This Little Underground 

Summers in Central Florida suck. But this year — just maybe — it could suck much less, mainly because local label Post Records will debut the impressive-looking 4th Fest (July 4, Gaston Edwards Park).

Now, don't confuse this with the annual I-4 Fest that Post has been organizing with Austin's Coffee for years. Austin's has now taken over the reins of that festival itself, and it will remain a viable July 4 option for those seeking an Indie-pendence Day. Full details are to be announced soon.

But, in partnership with Ivanhoe Village Main Street, the community builders at Post have put together a new all-day holiday music festival that's big and smart enough to be an instant player in the field of prominent annual independent-minded music events. Besides beer and food vendors, 25 bands will play on two stages, including notable acts like Howlies, Mumpsy, the Pauses, Emily Reo, 1991, Great Deceivers, Attachedhands, Watch Me Disappear and a very special grand finale by the spectacle-savvy Happy Valley. Keep an eye on for full details.

Enjoying July 4 lakeside is a longtime Orlando tradition. But this year may be the beginning of a dedicated alternative for the city's artier side.

The beat

"World music" has been represented by so many soft-core eggheads that its prospect makes me vomit in my mouth a little. Despite being so broad a term as to be nearly non-descriptive, the genre offers enough empirical reasons for me to approach anything that falls under that tag with heightened skepticism. And despite my staunch belief in the power of local showman Eugene Snowden as a performer, I'll admit I approached his new project, Liberation 44 (May 7, Back Booth), with gag reflex on high alert. Luckily, my instinct proved wrong.

Although still in early development, there's much to like already about this act. A key quality is that they explore other parts of African music that American audiences are generally less exposed to. It's an edgier, more distinctive sound that actually has more promise than Umoja, Snowden's earlier Afrobeat band. Liberation 44 simply has more depth and guts than most of their peers.

Because of their slapdash punk execution, local band Slaves (May 3, the Social) sometimes sound like they're on the verge of unraveling. But when they slow things down, they're a fantastic band with melody work that's often strong and occasionally inspired. If I can hear this much song through the slop, you're doing something right.

In case you haven't noticed their ascent, the psychedelic flamboyance of Telethon is getting better by the day. It's immeasurably difficult to make something this patently weird be so cogent, but somehow they've figured it out. What's more, with tons of stage presence and much-improved wardrobe featuring amazing animal headdresses, this is a band that has a big a sense of show. All you young art-scene bucks starting out can shorten your learning curve considerably by seeing one of their shows. Then you can thank me later for all the time I saved you.

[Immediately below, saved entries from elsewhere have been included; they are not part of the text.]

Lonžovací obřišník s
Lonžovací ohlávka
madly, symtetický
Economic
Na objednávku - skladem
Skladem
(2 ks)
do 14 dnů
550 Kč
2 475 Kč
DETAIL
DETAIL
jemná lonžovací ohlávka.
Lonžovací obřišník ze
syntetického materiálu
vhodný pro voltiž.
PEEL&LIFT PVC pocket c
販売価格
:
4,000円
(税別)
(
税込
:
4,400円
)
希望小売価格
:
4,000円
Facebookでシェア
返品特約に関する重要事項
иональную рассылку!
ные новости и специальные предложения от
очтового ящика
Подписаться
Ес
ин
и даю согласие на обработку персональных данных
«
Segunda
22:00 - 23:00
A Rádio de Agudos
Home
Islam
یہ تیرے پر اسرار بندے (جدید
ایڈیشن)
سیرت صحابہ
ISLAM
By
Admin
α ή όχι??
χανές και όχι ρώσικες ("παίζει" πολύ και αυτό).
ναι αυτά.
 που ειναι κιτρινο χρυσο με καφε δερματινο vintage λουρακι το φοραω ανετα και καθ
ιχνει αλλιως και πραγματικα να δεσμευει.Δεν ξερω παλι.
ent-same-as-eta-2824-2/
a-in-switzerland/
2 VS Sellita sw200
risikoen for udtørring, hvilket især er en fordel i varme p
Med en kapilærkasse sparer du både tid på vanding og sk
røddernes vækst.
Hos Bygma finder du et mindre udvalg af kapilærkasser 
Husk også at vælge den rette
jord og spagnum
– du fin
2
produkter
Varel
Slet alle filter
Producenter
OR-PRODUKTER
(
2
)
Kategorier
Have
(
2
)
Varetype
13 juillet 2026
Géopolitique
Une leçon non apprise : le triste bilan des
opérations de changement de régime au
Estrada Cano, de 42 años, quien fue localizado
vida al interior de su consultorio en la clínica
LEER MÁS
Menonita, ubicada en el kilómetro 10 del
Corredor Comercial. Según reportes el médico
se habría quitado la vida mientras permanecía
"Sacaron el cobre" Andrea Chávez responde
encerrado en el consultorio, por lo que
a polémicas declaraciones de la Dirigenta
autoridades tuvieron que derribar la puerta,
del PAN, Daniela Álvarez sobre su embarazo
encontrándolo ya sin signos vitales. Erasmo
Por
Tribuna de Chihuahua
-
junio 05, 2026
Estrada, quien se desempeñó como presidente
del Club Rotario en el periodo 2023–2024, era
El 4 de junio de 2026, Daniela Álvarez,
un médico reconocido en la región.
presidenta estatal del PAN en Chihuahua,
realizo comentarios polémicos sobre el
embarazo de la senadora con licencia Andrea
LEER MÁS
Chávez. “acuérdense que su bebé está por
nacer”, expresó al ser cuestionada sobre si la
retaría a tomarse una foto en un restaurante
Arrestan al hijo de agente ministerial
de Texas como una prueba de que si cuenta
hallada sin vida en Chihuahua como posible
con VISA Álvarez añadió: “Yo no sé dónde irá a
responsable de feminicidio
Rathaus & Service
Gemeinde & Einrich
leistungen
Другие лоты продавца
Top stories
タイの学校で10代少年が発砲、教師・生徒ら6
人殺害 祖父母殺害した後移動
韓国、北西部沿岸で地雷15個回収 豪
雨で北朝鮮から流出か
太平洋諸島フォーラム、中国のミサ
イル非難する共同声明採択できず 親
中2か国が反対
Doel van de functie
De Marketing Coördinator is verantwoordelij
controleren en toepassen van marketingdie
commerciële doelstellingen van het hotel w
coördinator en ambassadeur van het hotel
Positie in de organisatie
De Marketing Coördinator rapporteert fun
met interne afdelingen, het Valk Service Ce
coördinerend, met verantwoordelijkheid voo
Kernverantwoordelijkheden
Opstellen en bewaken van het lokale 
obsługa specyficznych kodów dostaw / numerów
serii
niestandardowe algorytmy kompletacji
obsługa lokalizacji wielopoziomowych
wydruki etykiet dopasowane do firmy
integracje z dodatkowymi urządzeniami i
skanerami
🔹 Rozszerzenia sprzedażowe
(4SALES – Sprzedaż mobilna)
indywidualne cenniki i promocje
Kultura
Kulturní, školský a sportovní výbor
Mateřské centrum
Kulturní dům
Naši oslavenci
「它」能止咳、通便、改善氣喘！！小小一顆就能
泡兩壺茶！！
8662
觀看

Speaking of weird, the shows at Hoops Tavern continue to be by far the oddest social intersection in all of downtown. A recent one featured Umatilla's Gnarly Whales (May 6), whose campy bumpkin punk is definitely high on the hokum. With elements like mandolin, washboard and washtub bass, there was lots of potential instrumental detail. However, their careless play left much of it unfulfilled. But at least they embraced the comedy of the drunken situation with spirit.

Apart from them, it was a mostly acoustic punk night featuring the likes of Erik Petersen of Philadelphia folk-punk band Mischief Brew and Orlando's Marcos Obesity. It was mostly well meaning-but-standard punk simplism that perceives injustice in the most rudimentary terms, none of which I can proudly endorse.

But for all the lack of sophistication in the music, there was a definite sense of youthful camaraderie here. Burning underneath all those piercings and tats was a lot of idealism and innocence. However unrealistically reductionist, it's a valuable thing for a young person to get your fire stoked, to give some focus to your boiling-over pot of emotions. It's a rite of passage. Enjoy it while you can, kids. And I'm not just saying that 'cause the rest of the world is always right around life's corner, giggling and crouched like a gang ready to drop reality on you like a grand piano. I swear.